OpenJurist

657 F2d 453 Nader v. Civil Aeronautics Board

657 F.2d 453

211 U.S.App.D.C. 491

Ralph NADER and The Aviation Consumer Action Project, Petitioners,
v.
CIVIL AERONAUTICS BOARD, Respondent,
Air Transport Association of America, Intervenor.

No. 80-1673.

United States Court of Appeals,
District of Columbia Circuit.

Argued April 30, 1981.
Decided June 15, 1981.

Cornish F. Hitchcock, Washington, D. C., with whom John Cary Sims, Washington, D. C., was on the brief, for petitioners.

Alan R. Demby, Atty., C. A. B., Washington, D. C., with whom Michael Schopf, Deputy Gen. Counsel, and Glen M. Bendixsen, Associate Gen. Counsel, C. A. B., Washington, D. C., were on the brief, for respondent. J. Thomas Ezell, III, Atty., C. A. B., and Robert B. Nicholson and Margaret G. Halpern, Attys., Dept. of Justice, Washington, D. C., entered appearances for respondent.

William C. Burt, Washington, D. C., with whom David L. Vaughan, James E. Landry, Washington, D. C., and George S. Lapham, Jr., Washington, D. C., were on the brief, for intervenor.

Before BAZELON, Senior Circuit Judge, and WRIGHT and WALD, Circuit Judges.

Opinion for the court filed by Circuit Judge J. SKELLY WRIGHT.

→ **Instructions**:
**A.** Answer these questions from the case heading, one line each:
(i) On what date was the case argued?
(ii) Which organization took part as intervenor?
(iii) Which judge filed the opinion for the court?
**B.** Summarize the case heading in two sentences.

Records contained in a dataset
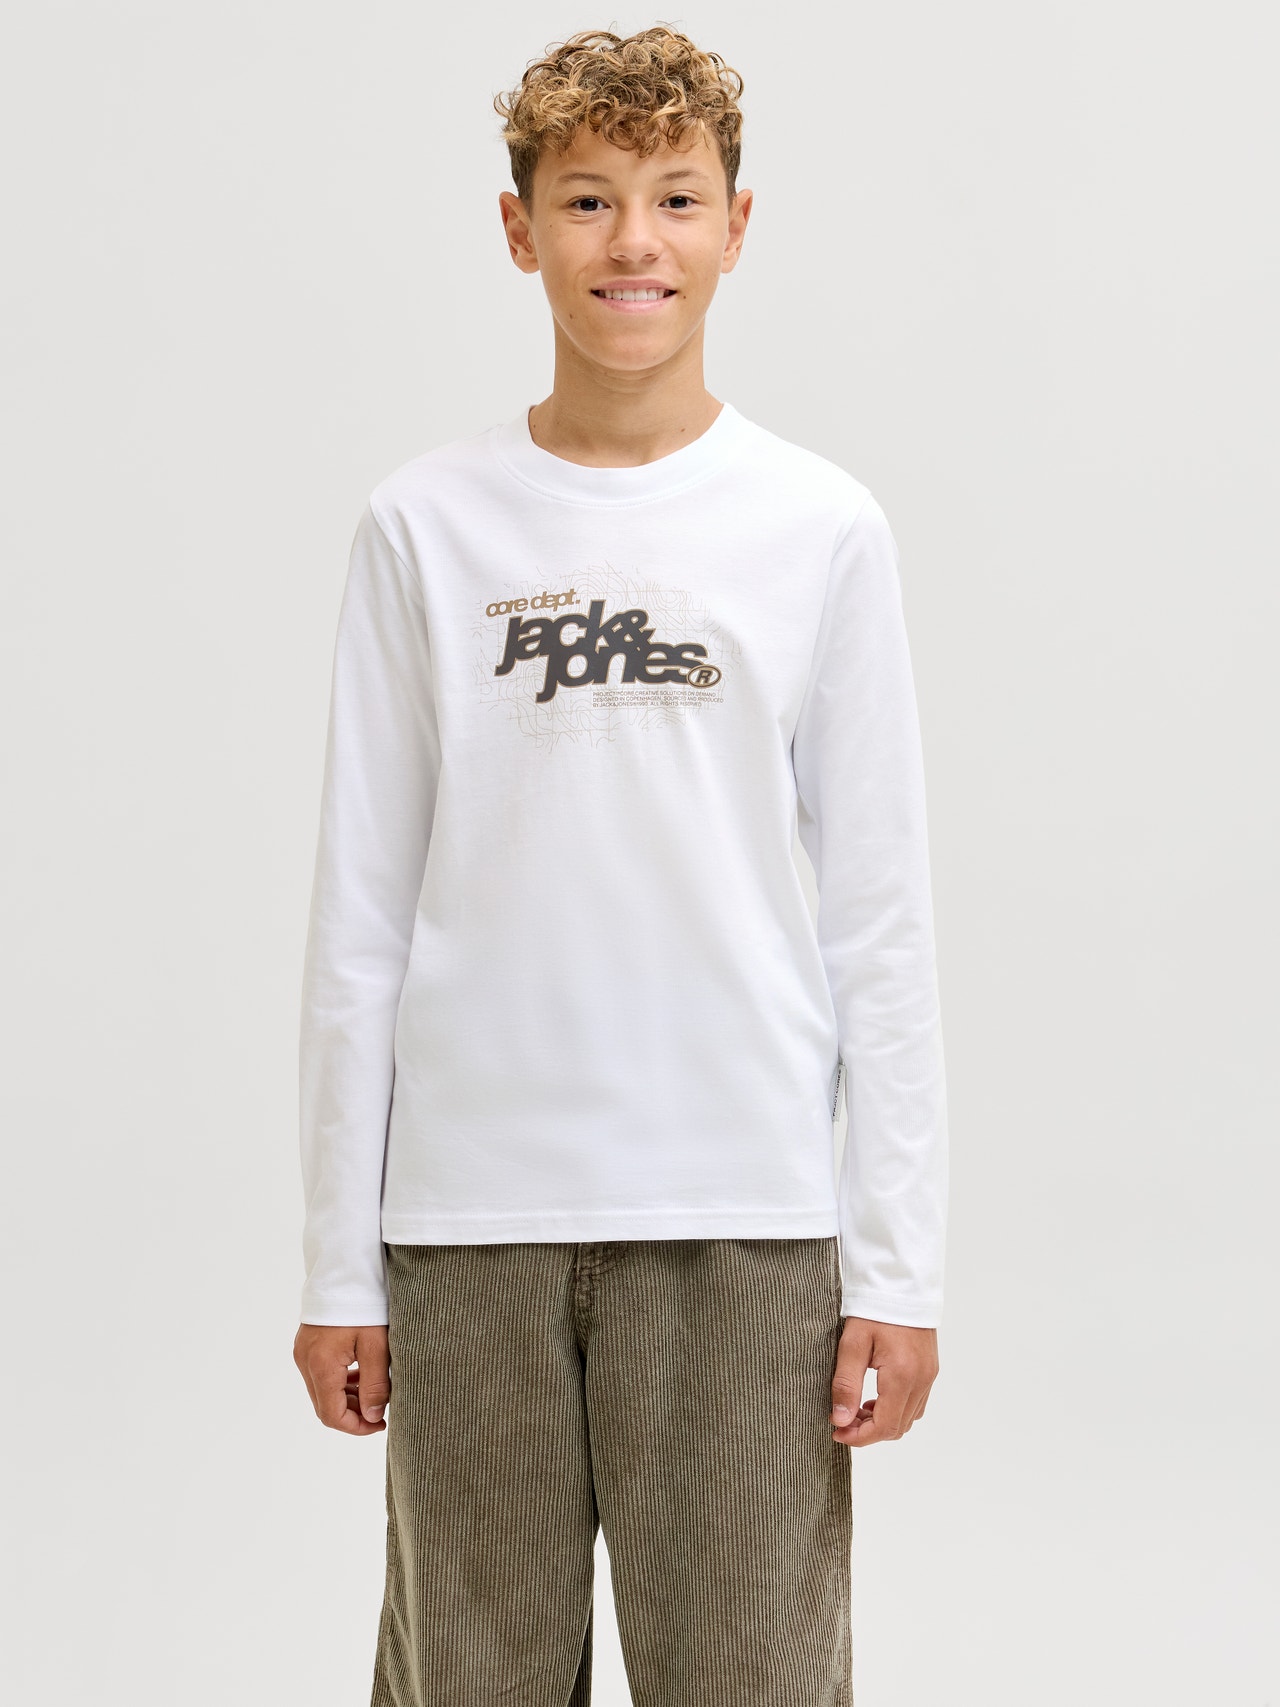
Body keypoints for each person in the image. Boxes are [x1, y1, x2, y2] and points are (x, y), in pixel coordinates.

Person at [292, 24, 948, 1706]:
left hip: (742, 1223)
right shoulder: (424, 528)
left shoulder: (819, 528)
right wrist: (337, 1264)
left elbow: (880, 923)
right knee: (470, 1682)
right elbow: (359, 918)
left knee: (753, 1678)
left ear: (737, 225)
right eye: (587, 200)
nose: (632, 241)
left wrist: (897, 1269)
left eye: (675, 197)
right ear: (521, 230)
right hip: (471, 1223)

→ **Outputs by task**:
**A.**
(i) April 30, 1981
(ii) Air Transport Association of America
(iii) Circuit Judge J. Skelly Wright

**B.** Nader v. Civil Aeronautics Board, No. 80-1673, was brought before the United States Court of Appeals for the District of Columbia Circuit by Ralph Nader and The Aviation Consumer Action Project against the Civil Aeronautics Board, with the Air Transport Association of America as intervenor. The case was argued on April 30, 1981, and decided on June 15, 1981, before Judges Bazelon, Wright and Wald, and Circuit Judge J. Skelly Wright filed the opinion for the court.